Teaching machines to see like humans
Farshid Harandi has been working with industrial machine vision for over 10 years and developed machine vision-based solutions for automatic sorting. He believes the way to the future is to build robots with better hand-eye coordination. Just like humans.
As a child, I was the one opening up my toys before playing with them because I wondered how the bits and pieces worked together. Usually they stayed in pieces and broken, but occasionally they would be put back together rightfully.
Growing up as a DIY:er I played around a lot with mechanics, electronics, programming computers and microcontrollers all the way up to a Master’s program in Intelligent System Design at Chalmers University in Gothenburg. The program focused on Artificial Intelligence (AI) and entrepreneurship at the onset of the AI revolution in industry. Thus, many of the graduates, including me, ended up being part of the disruptive innovation at various start-ups.
Living the life of an entrepreneur
Having been part of four start-ups since 2010, the journey has been fun with long working days. The slim margins and deadlines of product development in such worlds have been great sources of learning. As part of a small agile team for Refind Technologies AB we delivered OBS500, the world’s only automatic battery sorter.
It sorts waste consumer batteries into different chemistries with a single glance at their label. It can recognise up to 15 batteries per second out of a database of 6 million images. Custom-developed and fine-tuned deep learning models and artificial neural networks power the recognition. We later applied the same technology to sorting electronic waste and fish and won the Google Impact Challenge Australia 2016 award.
Semcon and machine vision
The opportunities of adopting AI in industry are expanding day after day. We no longer produce with our hands but make machines that do. Still, there exists a plethora of monotone tasks such as quality control, logistics, shelfing, and packaging that are carried out by humans. Either due to unviable expensive solutions or due to the complexity of the task in hand. Advancements in Deep learning and machine vision are addressing those problems by making such environments graspable for robots as it is for humans.
Robots of the future
As for the robots, we are already in an era where the industry is transitioning from blind, heavy, and expensive robots to affordable, light, and collaborative ones. RGB and depth cameras like Photoneo aid robots like never before. They enable hand-eye coordination to simplify the mechanics and programming of the robots, reduce errors and enable handling of the unexpected. They can be taught to see, find, locate, pick and place objects using a graphical programming pedant in hours. They can be relocated and work different jobs during the same day at the factory. Just like a human resource.
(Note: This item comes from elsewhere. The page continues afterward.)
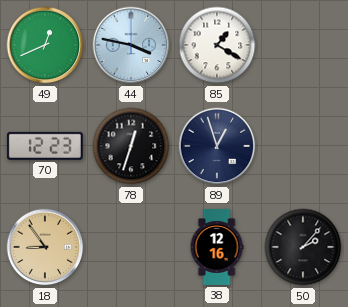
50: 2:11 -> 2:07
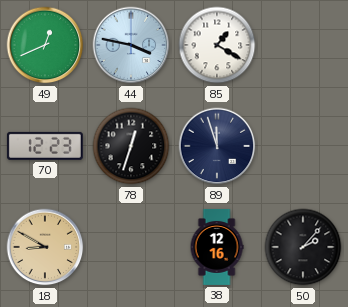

I started working at Semcon in April 2019 and my aim is to give robots a pair of eyes to do all the monotone tasks we do every day. Just like we use a copy machine to copy a text instead of doing it by hand we can have a robot cook our meal, take out the trash, and produce flawless products for us.
Title: Project Manager/Machine vision specialist
Education: Master Science Mechatronics and AI
Worked at Semcon since: April 2019
I have most fun at work when: I visit customers and learn how they produce things, like candy. It is like a real life version of “how it’s made” documentary television series.